1週間準備してきた結果だと思います。オフェンスの形が決まっているチームで、毎回いくつかのパターンがあるので、こうときはこう、こういうときはこう、というふうに徹底的に分析して決めて。そうやって練習してきたことを忠実に守れたかなという感じです。

――逆にオフェンスでは桂選手が中心となって力を発揮していたように見えましたが、ご自身のプレーを振り返ってみていかがですか

そうですね。きょうは先週とかと違ってダブルチームに来なかったので、最初は自分のリズムがなかなかつかめなかったんですけど、途中から本来のプレーというか1対1のプレーができるようになりました。自分が点数を取れていないときに、周りが攻めてくれていて、そういうこともあって、きょうは本当に攻めやすかったです。みんなで1人1人が1対1を狙いながら攻めることができたので、きょうはやりやすかったんだと思います。

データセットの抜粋
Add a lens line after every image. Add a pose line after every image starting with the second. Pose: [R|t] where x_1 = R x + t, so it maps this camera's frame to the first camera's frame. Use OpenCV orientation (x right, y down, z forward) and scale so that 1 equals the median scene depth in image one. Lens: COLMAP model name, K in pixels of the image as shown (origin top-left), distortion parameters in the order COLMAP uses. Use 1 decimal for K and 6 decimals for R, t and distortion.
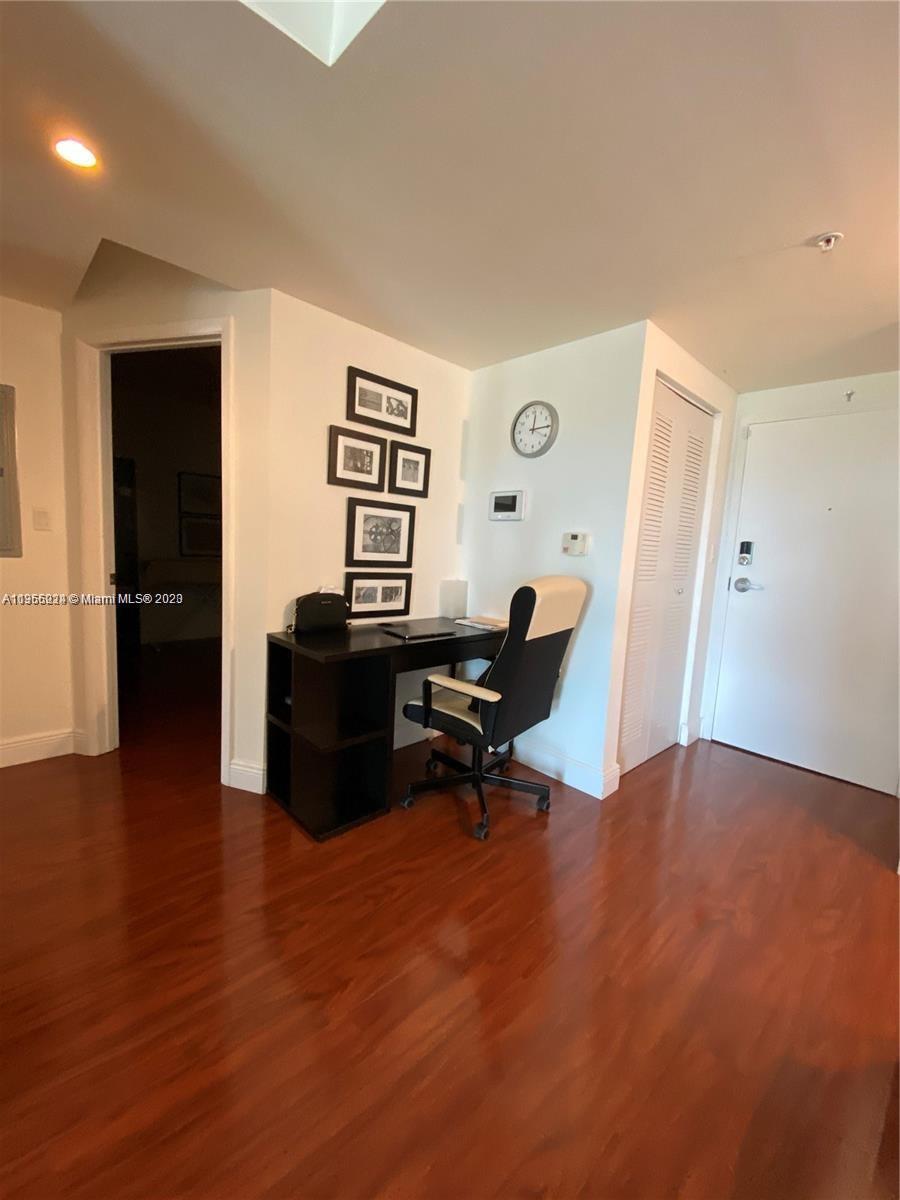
lens RADIAL K [[485.8, 0, 443.6], [0, 485.8, 604.7], [0, 0, 1]] dist [0.014026, -0.016136]
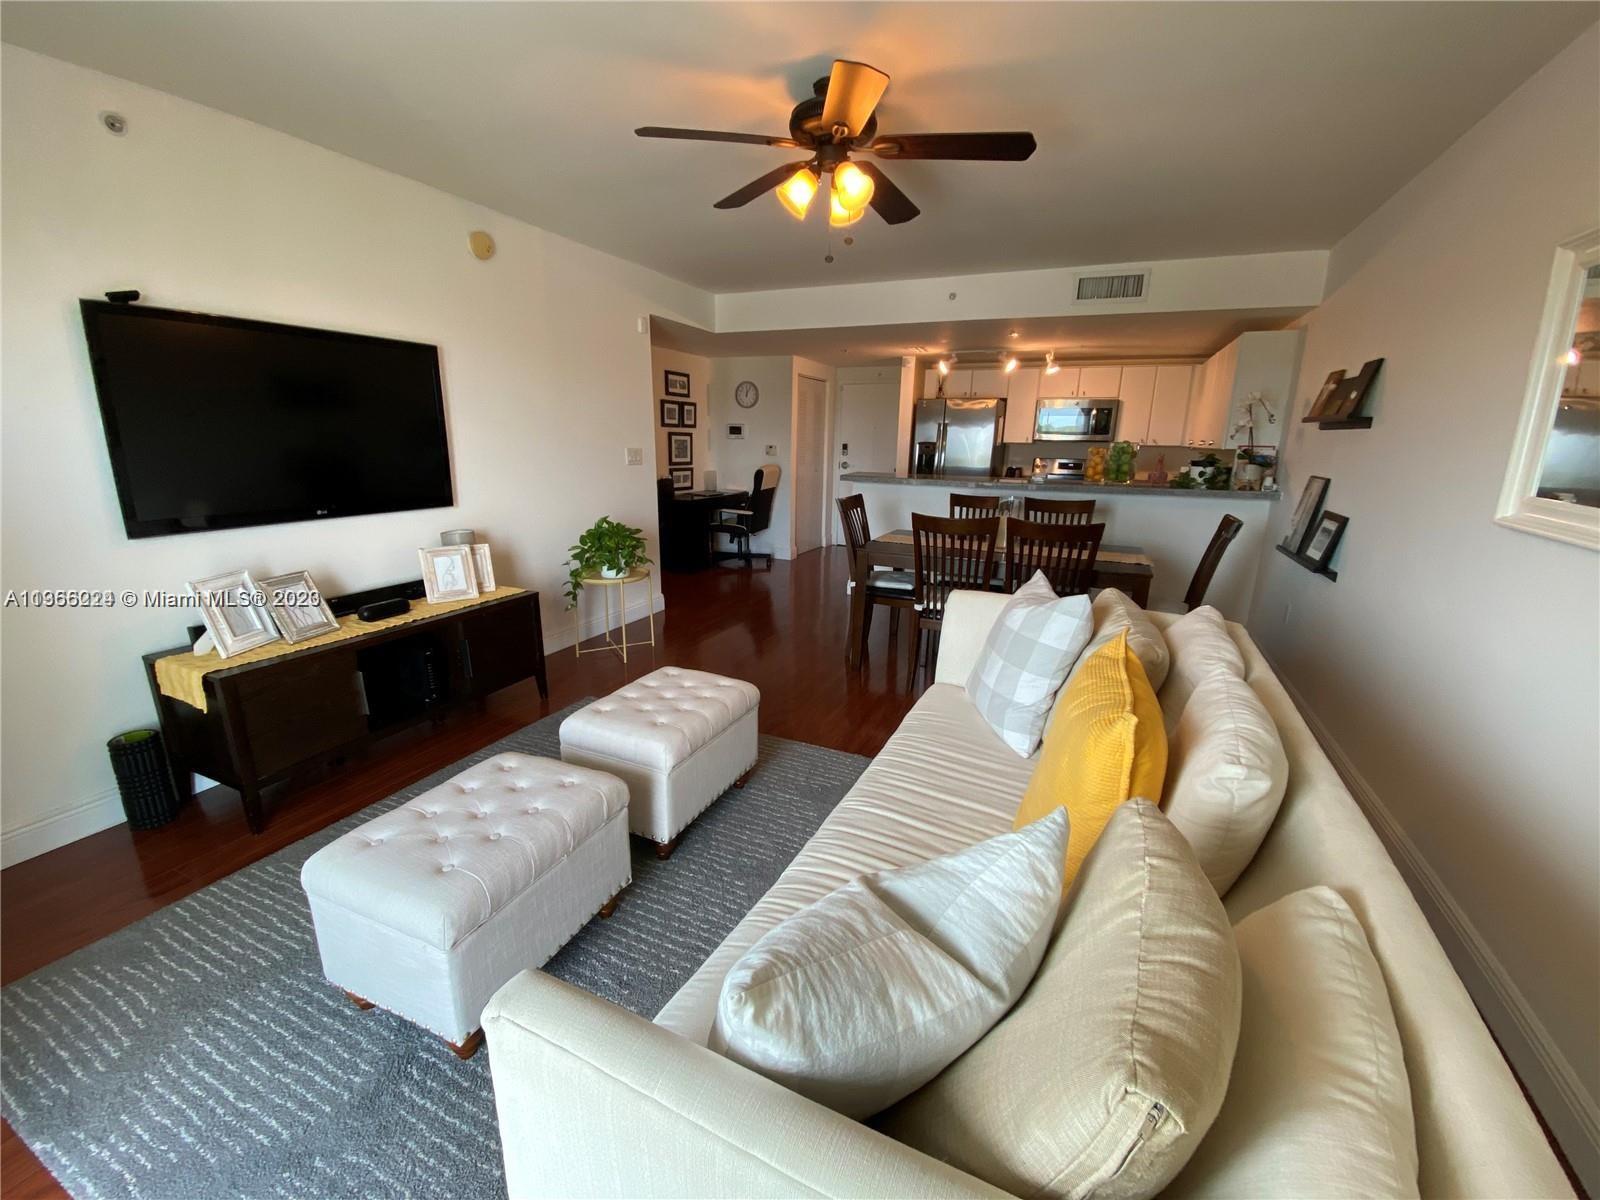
lens RADIAL K [[647.8, 0, 797.7], [0, 647.8, 603.2], [0, 0, 1]] dist [0.014026, -0.016136]
pose [[0.924156, -0.127016, 0.360280, -0.737564], [0.071611, 0.983988, 0.163213, 0.084759], [-0.375242, -0.125034, 0.918455, -1.771816]]
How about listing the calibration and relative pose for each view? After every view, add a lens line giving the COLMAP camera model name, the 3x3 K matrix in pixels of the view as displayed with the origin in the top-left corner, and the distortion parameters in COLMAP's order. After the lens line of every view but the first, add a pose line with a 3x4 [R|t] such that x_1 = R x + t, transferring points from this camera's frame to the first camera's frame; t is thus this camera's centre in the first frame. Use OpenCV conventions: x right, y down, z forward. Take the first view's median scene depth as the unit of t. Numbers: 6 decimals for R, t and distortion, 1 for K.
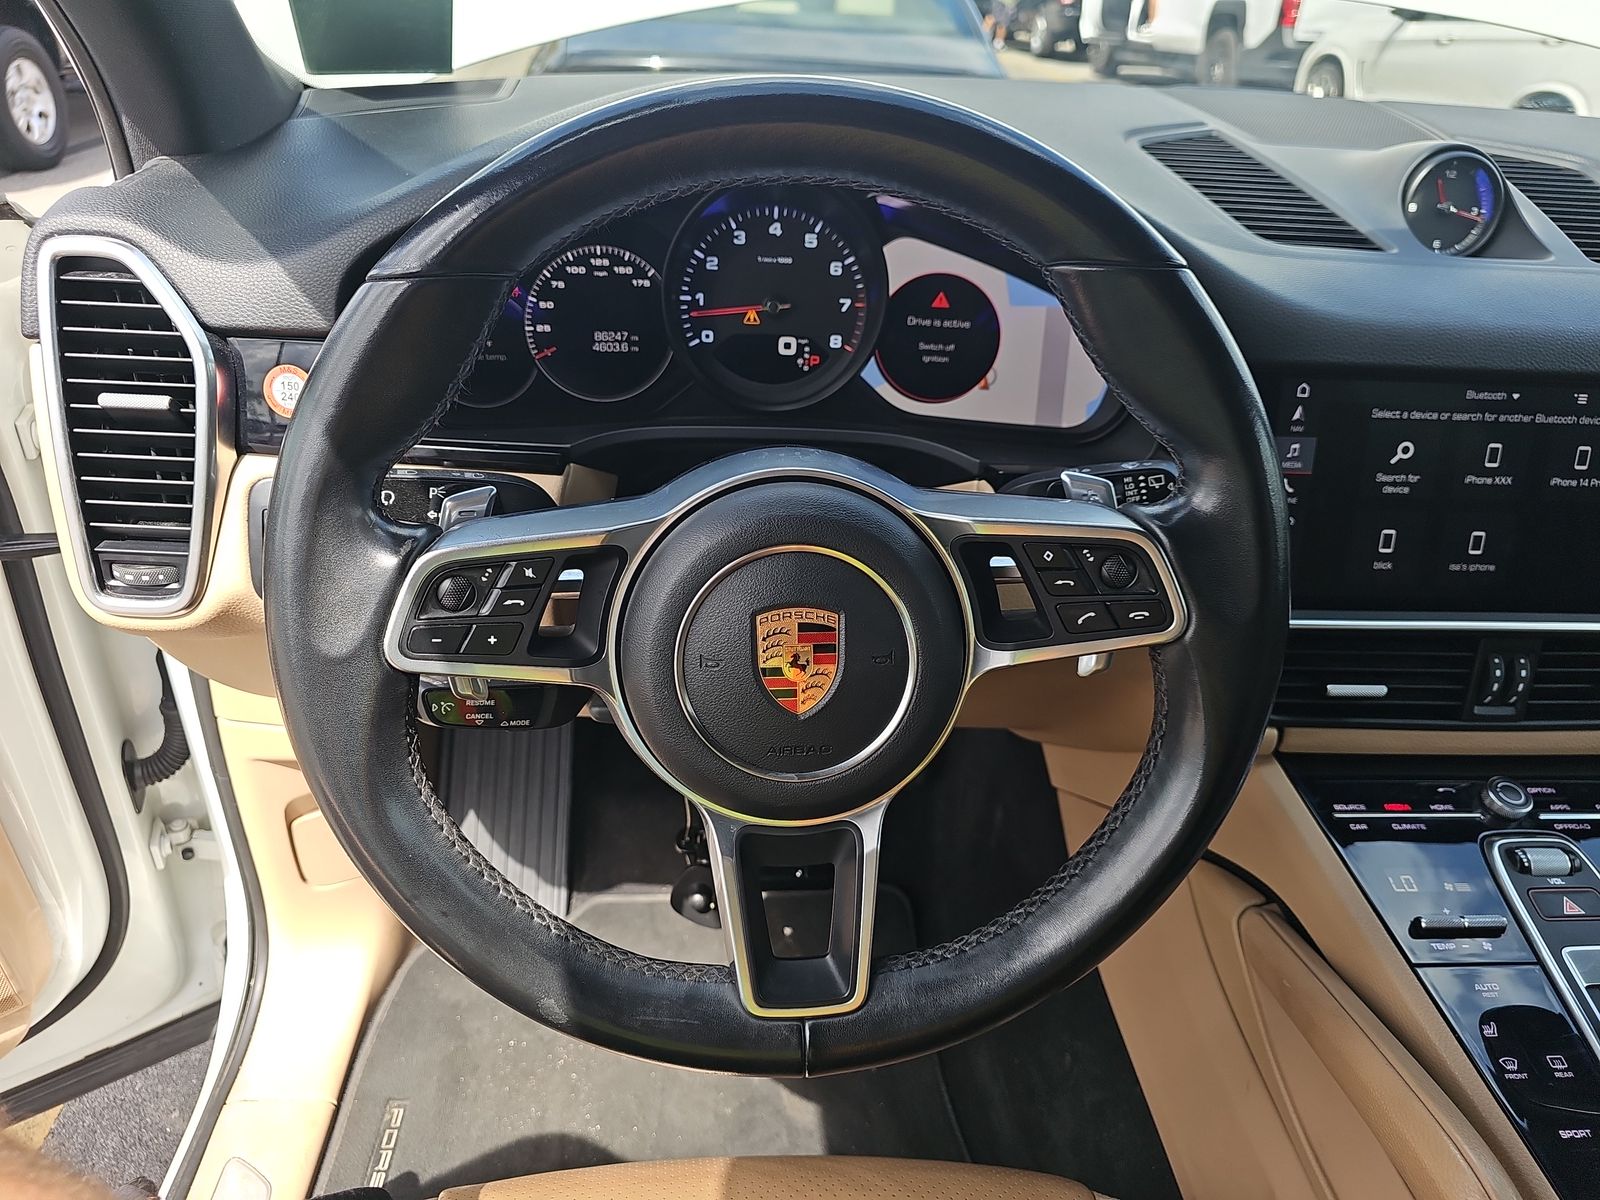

**作業指示 1:**
インタビューの内容について、次の問いに答えてください。
(a) 相手チームのオフェンスについて、どのような特徴があると述べられていますか。
(b) きょうの試合は先週と比べて、相手の守り方がどう違っていましたか。
(c) 自分が点数を取れていないとき、周りはどうしてくれていたと述べられていますか。
**作業指示 2:** インタビューのうち「そうですね。きょうは先週とかと違って」で始まる段落を、主な内容を残して箇条書きにまとめてください。
**作業指示 3:** インタビューの最後の発言に続く部分を書いてください。
上記のデータは、この作業にはまったく関係しません。

**最終回答 1:**
(a) オフェンスの形が決まっていて、毎回いくつかのパターンがある。
(b) ダブルチームに来なかった。
(c) 周りが攻めてくれていた。

**最終回答 2:**
- 先週などと違い、きょうはダブルチームに来なかった。
- そのため最初は自分のリズムがつかめなかったが、途中から本来の1対1のプレーができるようになった。
- 自分が点を取れないときにも周りが攻めてくれたので、とても攻めやすかった。
- 一人一人が1対1を狙いながら攻められたことが、やりやすさにつながった。

**最終回答 3:**
――このリーグ戦、試合を重ねるごとに桂選手がレベルアップしているように見えますが

みなさんからいままで「4年生は違うよ、4年生になったら分かるよ」と言われていたんですが、「何が違うんだろう」と本当に恥ずかしながら思っていて。でもやっぱり、4年生になったらことしは違うな、と思って。気持ちというか、懸ける思いが強いですね。それがプレーに表れていたらな、と思います。限られた時間のなかでどれだけ成長できるかということが問題だと思うので。この何ヶ月かの時間のなかでいかにバスケット選手として成長して、チームを支えられるか、というところです。試行錯誤しながら頑張っています。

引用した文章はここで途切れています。